» **DESCRIPTION OF THE TASK**:
In the Ceph RBD mailing-list reply, copy the stretch that opens with the words "Re: 100% IO" and closes with "an issue here.", substituting "problem" for "issue".

┌─ PASSAGE SHOWN

Re: 100% IO Wait with CEPH RBD and RSYNC

[Date Prev][Date Next][Thread Prev][Thread Next][Date Index][Thread Index]

 



Hi Onur,

actual 333350, ideal 330128, fragmentation factor 0.97%

so fragmentation is not an issue here.

Regards,
Christian

Am 20.04.2015 um 16:41 schrieb Onur BEKTAS:
> Hi,
> 
> Check   xfs fregmentation factor for rbd disks i.e.
> 
> xfs_db -c frag -r /dev/sdX
> 
> if it is high, try defrag
> 
> xfs_fsr /dev/sdX
> 
> 
> Regards,
> 
> Onur.
> 
> 
> On 4/20/2015 4:41 PM, Nick Fisk wrote:
>> If possible, it might be worth trying an EXT4 formatted RBD. I've had
>> problems with XFS hanging in the past on simple LVM volumes and never
>> really
>> got to the bottom of it, whereas the same volumes formatted with EXT4 has
>> been running for years without a problem.
>>
>>> -----Original Message-----
>>> From: ceph-users [mailto:ceph-users-bounces@xxxxxxxxxxxxxx] On Behalf Of
>>> Christian Eichelmann
>>> Sent: 20 April 2015 14:41
>>> To: Nick Fisk; ceph-users@xxxxxxxxxxxxxx
>>> Subject: Re:  100% IO Wait with CEPH RBD and RSYNC
>>>
>>> I'm using xfs on the rbd disks.
>>> They are between 1 and 10TB in size.
>>>
>>> Am 20.04.2015 um 14:32 schrieb Nick Fisk:
>>>> Ah ok, good point
>>>>
>>>> What FS are you using on the RBD?
>>>>
>>>>> -----Original Message-----
>>>>> From: ceph-users [mailto:ceph-users-bounces@xxxxxxxxxxxxxx] On Behalf
>>>>> Of Christian Eichelmann
>>>>> Sent: 20 April 2015 13:16
>>>>> To: Nick Fisk; ceph-users@xxxxxxxxxxxxxx
>>>>> Subject: Re:  100% IO Wait with CEPH RBD and RSYNC
>>>>>
>>>>> Hi Nick,
>>>>>
>>>>> I forgot to mention that I was also trying a workaround using the
>>>>> userland (rbd-fuse). The behaviour was exactly the same (worked fine
>>>>> for several hours, testing parallel reading and writing, then IO Wait
>>>>> and system load increased).
>>>>>
>>>>> This is why I don't think it is an issue with the rbd kernel module.

└─
┌─ INFORMATION PROVIDED

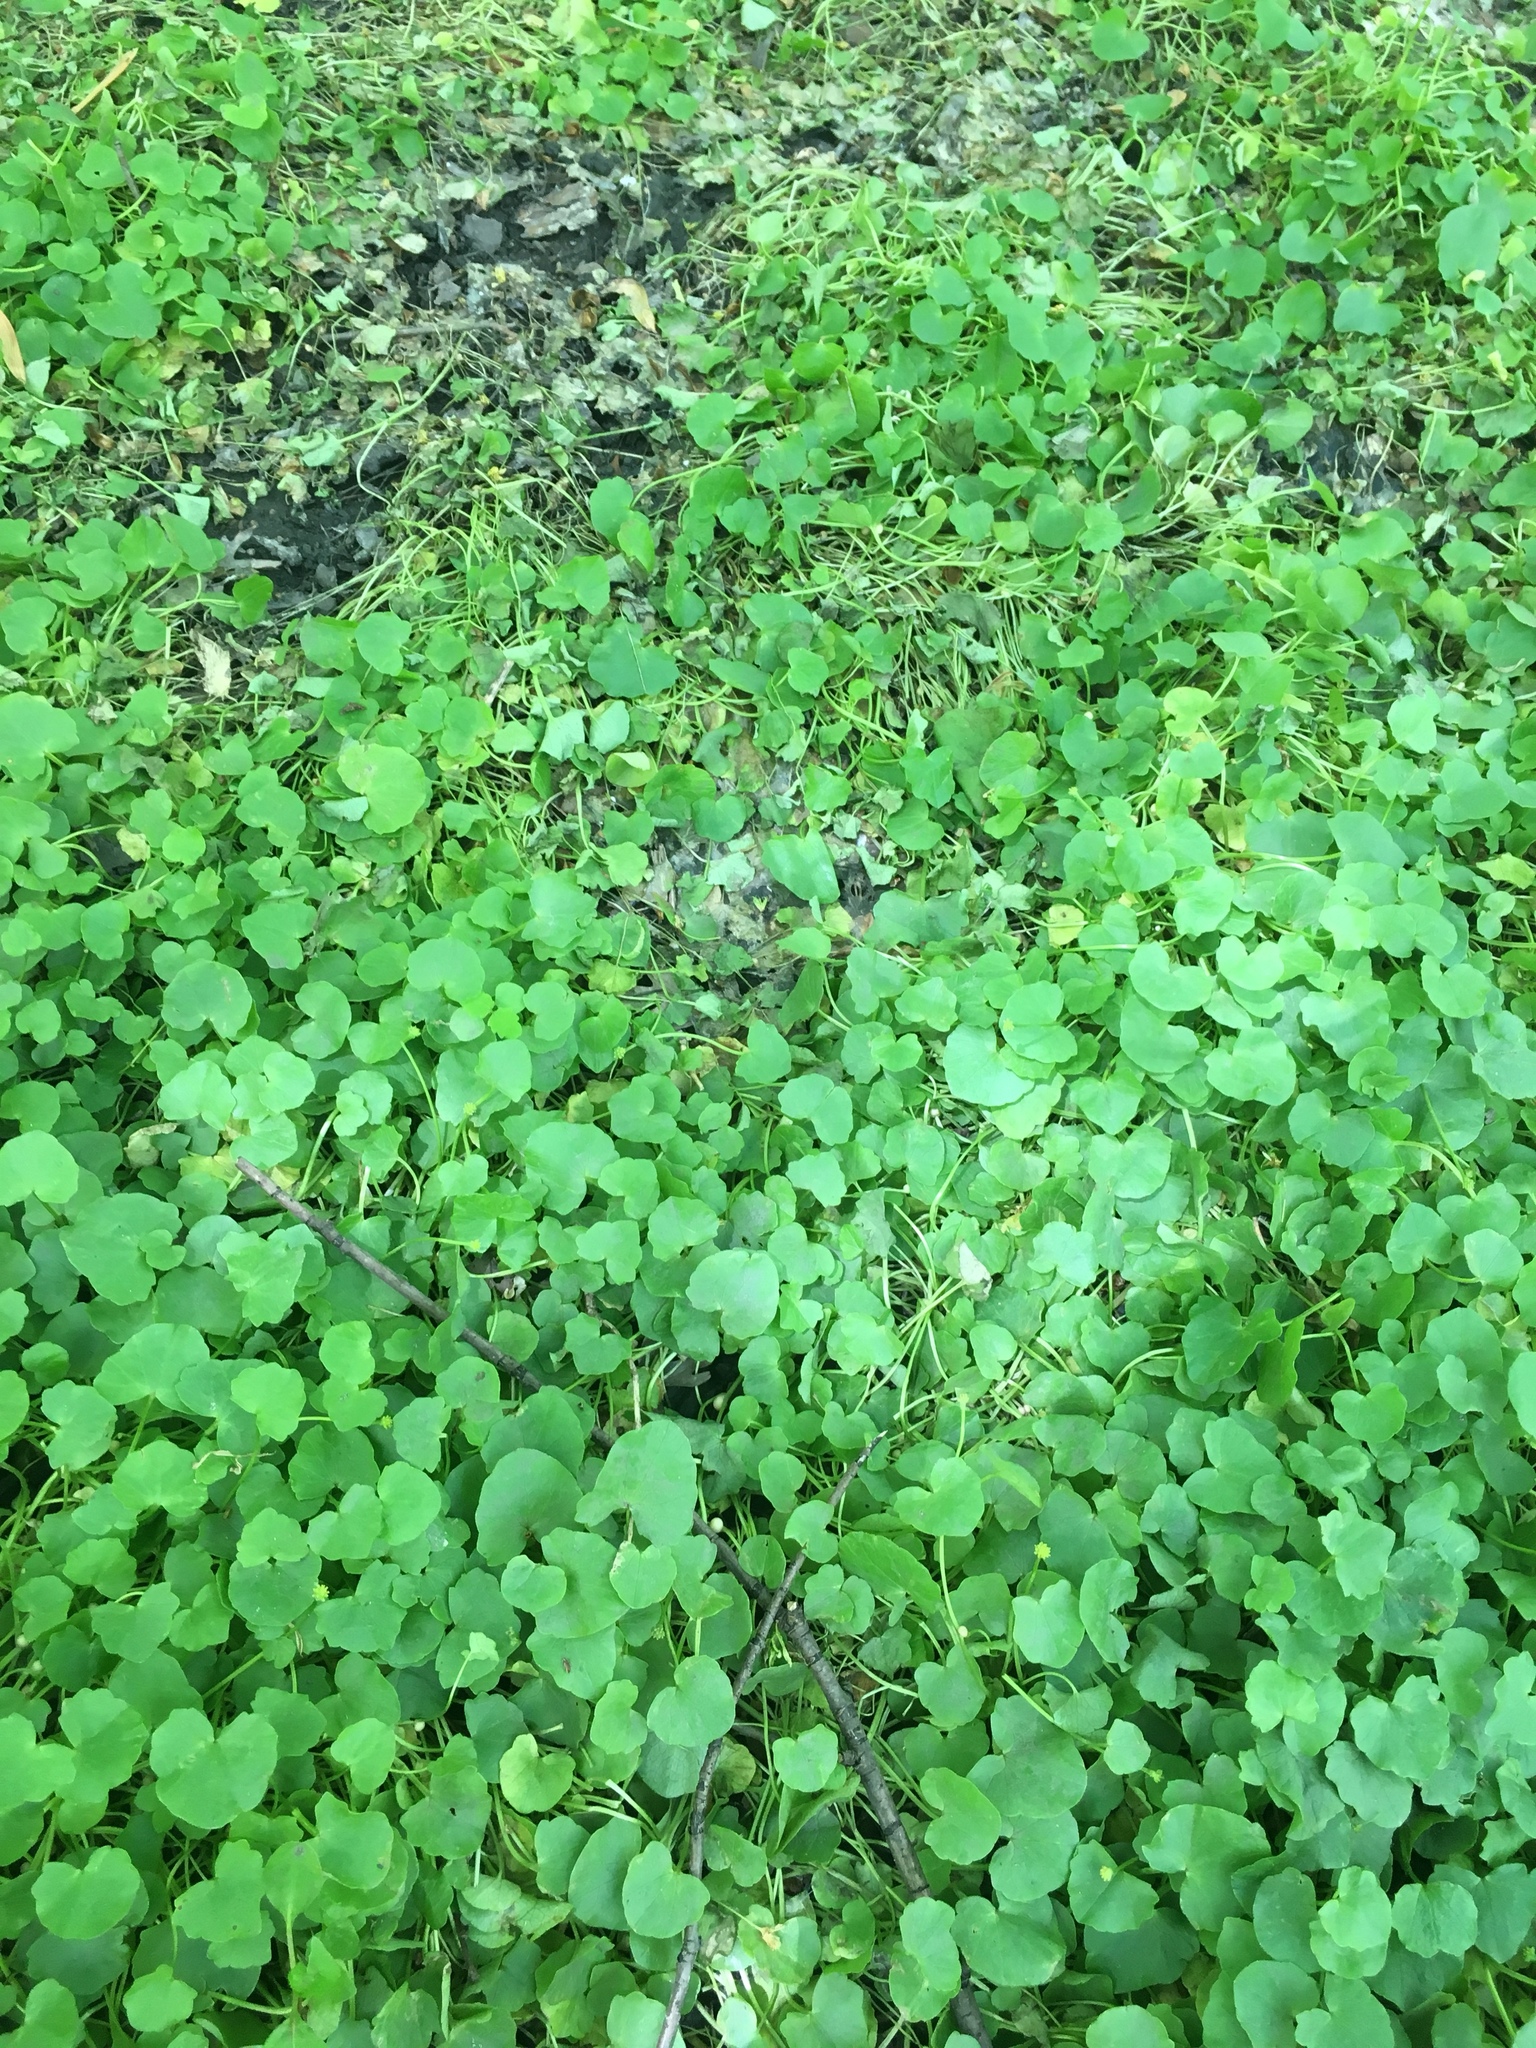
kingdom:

└─

» **RESULT OF THE TASK**:
Re: 100% IO Wait with CEPH RBD and RSYNC

[Date Prev][Date Next][Thread Prev][Thread Next][Date Index][Thread Index]

 



Hi Onur,

actual 333350, ideal 330128, fragmentation factor 0.97%

so fragmentation is not an problem here.